Stored dataset items
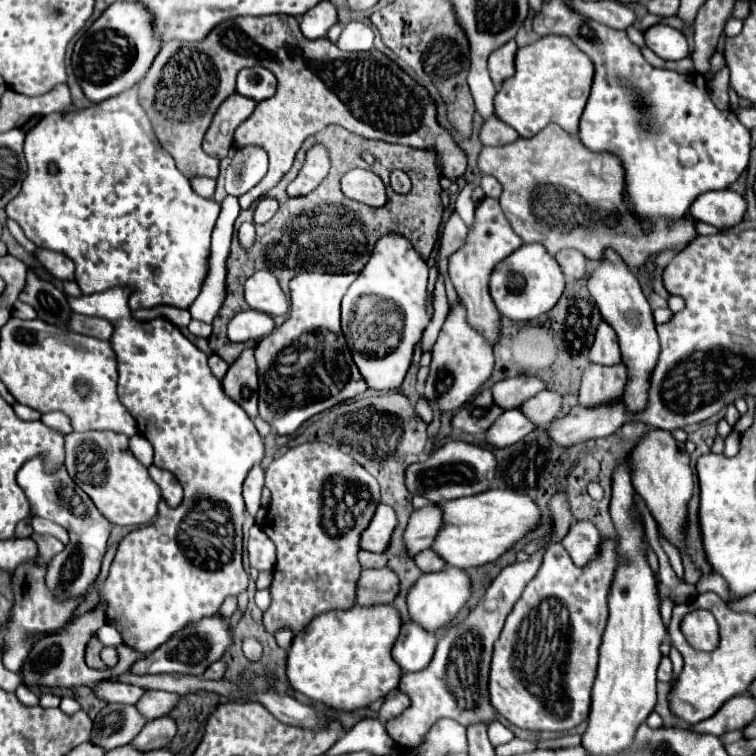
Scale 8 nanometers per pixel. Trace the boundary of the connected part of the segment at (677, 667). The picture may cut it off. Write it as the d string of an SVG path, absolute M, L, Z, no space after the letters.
M670 646L670 648L671 649L670 649L670 653L669 653L669 658L673 665L673 677L672 677L672 680L670 681L672 683L679 676L679 674L683 668L683 658L682 658L681 654L676 650L675 647Z

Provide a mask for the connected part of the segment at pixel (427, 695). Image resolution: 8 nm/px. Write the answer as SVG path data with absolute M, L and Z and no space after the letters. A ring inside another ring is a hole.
M564 490L556 492L548 500L548 510L552 514L550 542L544 544L538 552L534 552L526 562L514 562L514 564L506 566L498 574L498 578L492 580L484 598L468 614L468 618L458 628L450 628L438 640L432 662L420 672L402 676L398 690L410 698L410 706L400 716L392 718L386 724L388 734L396 740L396 744L400 748L408 750L414 744L422 742L424 734L438 718L452 718L464 726L474 724L474 722L492 722L494 720L494 710L488 704L488 664L490 664L490 656L492 656L492 644L496 642L508 612L512 610L512 604L516 604L516 600L522 596L526 584L534 578L534 574L542 566L546 548L550 544L558 542L568 532L568 528L574 520L570 502L568 502L568 494Z

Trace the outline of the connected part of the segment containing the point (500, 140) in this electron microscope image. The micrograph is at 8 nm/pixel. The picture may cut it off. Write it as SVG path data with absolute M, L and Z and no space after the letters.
M490 116L488 120L484 120L480 128L480 142L484 146L504 146L508 142L514 142L516 138L518 138L518 132L508 124L504 124L502 120L498 120L496 116Z

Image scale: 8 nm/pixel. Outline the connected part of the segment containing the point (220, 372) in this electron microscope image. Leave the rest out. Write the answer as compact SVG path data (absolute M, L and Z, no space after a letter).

Work item
Please keep every line of the data the same when you reproduce it, and keep every picture out.

Solution to this problem
Scale 8 nanometers per pixel. Trace the boundary of the connected part of the segment at (677, 667). The picture may cut it off. Write it as the d string of an SVG path, absolute M, L, Z, no space after the letters.
M670 646L670 648L671 649L670 649L670 653L669 653L669 658L673 665L673 677L672 677L672 680L670 681L672 683L679 676L679 674L683 668L683 658L682 658L681 654L676 650L675 647Z

Provide a mask for the connected part of the segment at pixel (427, 695). Image resolution: 8 nm/px. Write the answer as SVG path data with absolute M, L and Z and no space after the letters. A ring inside another ring is a hole.
M564 490L556 492L548 500L548 510L552 514L550 542L544 544L538 552L534 552L526 562L514 562L514 564L506 566L498 574L498 578L492 580L484 598L468 614L468 618L458 628L450 628L438 640L432 662L420 672L402 676L398 690L410 698L410 706L400 716L392 718L386 724L388 734L396 740L396 744L400 748L408 750L414 744L422 742L424 734L438 718L452 718L464 726L474 724L474 722L492 722L494 720L494 710L488 704L488 664L490 664L490 656L492 656L492 644L496 642L508 612L512 610L512 604L516 604L516 600L522 596L526 584L534 578L534 574L542 566L546 548L550 544L558 542L568 532L568 528L574 520L570 502L568 502L568 494Z

Trace the outline of the connected part of the segment containing the point (500, 140) in this electron microscope image. The micrograph is at 8 nm/pixel. The picture may cut it off. Write it as SVG path data with absolute M, L and Z and no space after the letters.
M490 116L488 120L484 120L480 128L480 142L484 146L504 146L508 142L514 142L516 138L518 138L518 132L508 124L504 124L502 120L498 120L496 116Z

Image scale: 8 nm/pixel. Outline the connected part of the segment containing the point (220, 372) in this electron microscope image. Leave the rest out. Write the answer as compact SVG path data (absolute M, L and Z, no space after a letter).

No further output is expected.